Data supplied >>

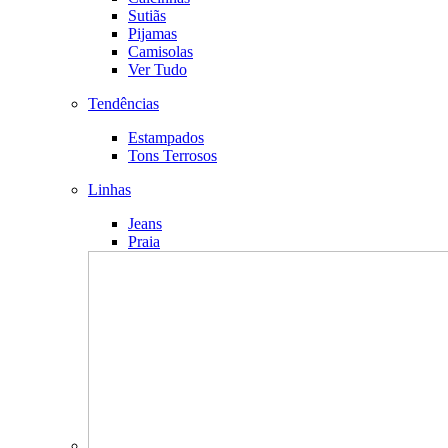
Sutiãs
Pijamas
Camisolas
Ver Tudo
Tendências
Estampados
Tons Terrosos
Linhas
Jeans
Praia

---

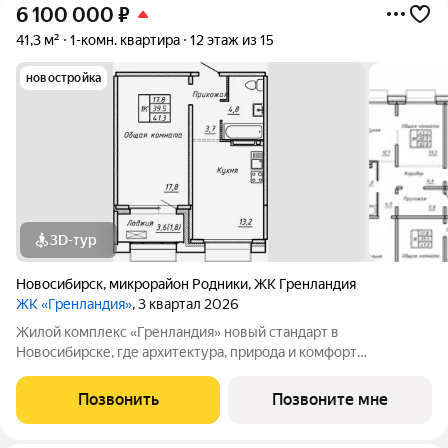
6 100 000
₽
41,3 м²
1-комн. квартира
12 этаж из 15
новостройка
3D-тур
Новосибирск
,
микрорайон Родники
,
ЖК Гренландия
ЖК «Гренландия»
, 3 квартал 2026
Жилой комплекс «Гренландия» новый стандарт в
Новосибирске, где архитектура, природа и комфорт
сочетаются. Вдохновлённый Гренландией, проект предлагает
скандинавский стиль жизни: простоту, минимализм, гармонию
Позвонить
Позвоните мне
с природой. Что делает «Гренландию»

Exercise brief >>
Pick out each line of the listing above that contains the string "Гренландия". Treat uppercase and lowercase letters as different.

Solution to the exercise >>
ЖК Гренландия
ЖК «Гренландия»
Жилой комплекс «Гренландия» новый стандарт в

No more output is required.